Kesan tersebut tampak dari pidato Daniel menanggapi visi misi Capres 2014 yang mengangkat tema “Membulatkan Lingkaran Kekuasaan: Perjalanan dari Negara Kuat ke Masyarakat Kuat, Godaan dan Konsekuensi kembali ke Negara Kuat” (Kompas, 7 Juli 2014, hal. 12).
Sikap seorang intelektual seperti Daniel mencerminkan kesadaran umum dari sebagian besar masyarakat sipil sepanjang 19 tahun reformasi. Disatu sisi, kita mengecam keras ketika negara tak berdaya, tidak hadir atau gagal melindungi kepentingan rakyat yang dirampas oleh kekuatan non-negara, seperti mafia kejahatan, kartel ekonomi, dan segala bentuk perwujudan dari kerajaan kuasa kegelapan.
Namun di sisi lain, kita sering mengembangkan sikap traumatik yang berlebihan jika negara terlalu kuat. Kita trauma dengan Orde Baru yang mengekang kebebasan kita.
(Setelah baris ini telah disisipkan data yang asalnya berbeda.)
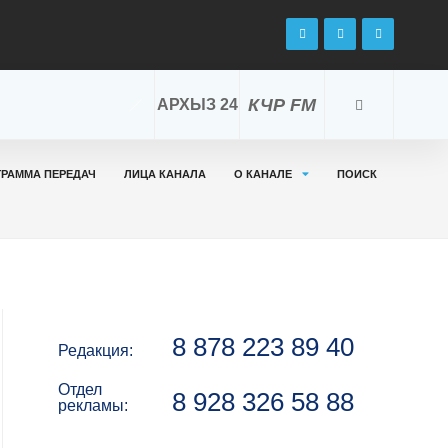
КЧР FM
АРХЫЗ 24
ГРАММА ПЕРЕДАЧ
ЛИЦА КАНАЛА
О КАНАЛЕ
ПОИСК
8 878 223 89 40
Редакция:
Отдел
8 928 326 58 88
рекламы:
Sikap traumatik yang berlebihan itu lalu membuat kita secara gelap mata men-design dan mem-building sistem negara yang ditujukan untuk melemahkan fungsi dan kapasitas negara.
Disatu sisi, kita menuntut negara harus hadir melindungi segenap tumpah darah Indonesia, terutama di saat menghadapi konflik suku, agama, ras dan antar golongan (SARA) yang mengganggu dan mengancam kepentingan pribadi dan kelompok kita. Namun, di sisi yang lain, kita tak mau negara hadir mengatur kehidupan pribadi dan golongan kita. Kita mau jadi manusia bebas tanpa aturan dari negara yang mengikat kita.
Disatu sisi kita menghendaki masyarakat sipil harus lebih kuat dari negara. Namun disisi yang lain, kita menjadi hipokrit, tak menghendaki ketika dihadapkan kepada kenyataan dimana masyarakat sipil yang kuat tersebut adalah masyarakat Islam yang menghendaki tegaknya syariat Islam.
Bagaimana mungkin negara dapat bertindak melindungi segenap tumpah darah Indonesia secara adil, jika sistem negaranya sendiri dibuat lemah dan tidak berkapasitas?
Apa mungkin sebuah kekuatan yang lemah dapat melindungi kekuatan yang jauh lebih kuat darinya? Mana mungkin hewan sejenis kambing yang lemah dapat bertindak melindungi hewan yang jauh lebih kuat dari dirinya?
*Penguatan Kapasitas Negara*
Karena itu, cukup beralasan jika Prof. Francis Fukuyama menyampaikan pandangan yang berbeda dengan Daniel Dakidae di atas. Intelektual penulis buku legendaris The End of History and the Last Man (1992), yang menjelaskan arus perputaran sejarah pasca komunisme, dimana liberalisme sebagai akhir sejarah, yang ditandai oleh digdayanya pasar terhadap negara.